Sonderbar. Der Gesundheitsmarkt wird von homöopathischen Arzneien geradezu überschwemmt. Eine Reihe von durchaus gewinnorientiert ausgerichteten Pharmaunternehmen hat längst erkannt, dass immer mehr Menschen zur sanften Medizin tendieren. So bringen sie u.a. eine Vielzahl homöopathischer Komplexmittel auf den Markt, die als Kompositum aus verschiedenen Einzelmitteln symptomorientiert beworben und schließlich verabreicht werden. Neben online bestellten Placenta-Autonosoden ist unter den beworbenen Angeboten für das Säuglings- und Kleinkindalter die „Homöopathische Hausapotheke” (gerne im stilvollen Lederetui) bereits zum Bestseller im ganzheitlichen Apothekenregal aufgestiegen.
Längst schon werden in Krabbel- und Pekip-Gruppen, aber auch seitens einer ganzen Reihe von Dienstleistern des modernen Gesundheitsmarktes laienhomöopathische Arzneiempfehlungen gegeben, die Globuli für nahezu alle Fälle bereithalten: Die therapeutische Antwort auf vielfältigste Befindlichkeitsstörungen besteht immer häufiger in Zuckerkügelchen, die auf diese Weise angewandt zum Streugut werden.
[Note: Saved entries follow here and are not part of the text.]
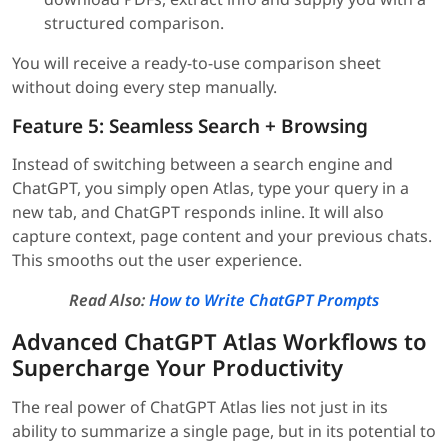
structured comparison.
You will receive a ready-to-use comparison sheet
without doing every step manually.
Feature 5: Seamless Search + Browsing
Instead of switching between a search engine and
ChatGPT, you simply open Atlas, type your query in a
new tab, and ChatGPT responds inline. It will also
capture context, page content and your previous chats.
This smooths out the user experience.
Read Also:
How to Write ChatGPT Prompts
Advanced ChatGPT Atlas Workflows to
Supercharge Your Productivity
The real power of ChatGPT Atlas lies not just in its
ability to summarize a single page, but in its potential to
Die Globulisierung der Homöopathie bedient eine Marktlücke des Gesundheitsmarktes und entfernt sich mehr und mehr vom klassischen homöopathischen Heilungskonzept. Kritiker der sogen. Schulmedizin bemängeln (übrigens zurecht), dass der Arzt-Patienten-Kontakt in der Regel mit der Verschreibung eines Medikamentes endet – oder überhaupt nur daraus besteht. Dem hingegen behandelt die Homöopathie keine Diagnosen, keine Krankheiten, sondern den einzelnen kranken Menschen. Wird das homöopathische Heilungskonzept mehr und mehr krankheits- und symptomorientiert eingesetzt, verlässt es seine Wurzeln und wendet sich vor allem nicht mehr dem Einzelnen zu.
Der moderne Gesundheitsmarkt hält als sogenannte sanfte Alternative diverse homöopathische Fertigarzneien bereit und bedient hiermit den Anspruch der Patienten, die von der Homöopathie immer die Gabe von Kügelchen erwarten. Die „von vielen Laien falsch verstandene Auf-jeden-Topf-einen-Deckel-Homöopathie … muss als unhomöopathisch abgelehnt werden”, wie der homöopathiekundige Marburger Kinderarzt S. Nolte in seinem Essay Homöopathie ohne Globuli (AHZ 2010;255(1):11-14) schreibt. Samuel Hahnemann selbst hat vorgegeben, dass eine „arzneiliche Hilfe” nicht immer notwendig sei. Keine Arznei geben heißt nicht, nichts zu tun. Vielleicht ist es ratsam, mal wieder häufiger nichts zu tun: Keine Arzneiverordnungen auszustellen, sondern – um mit Herrn Hahnemann selbst zu antworten – die Menschen „zu gewöhnen, mehr durch gute Lebensordnung als durch Arzneyen die Krankheiten zu entfernen …”.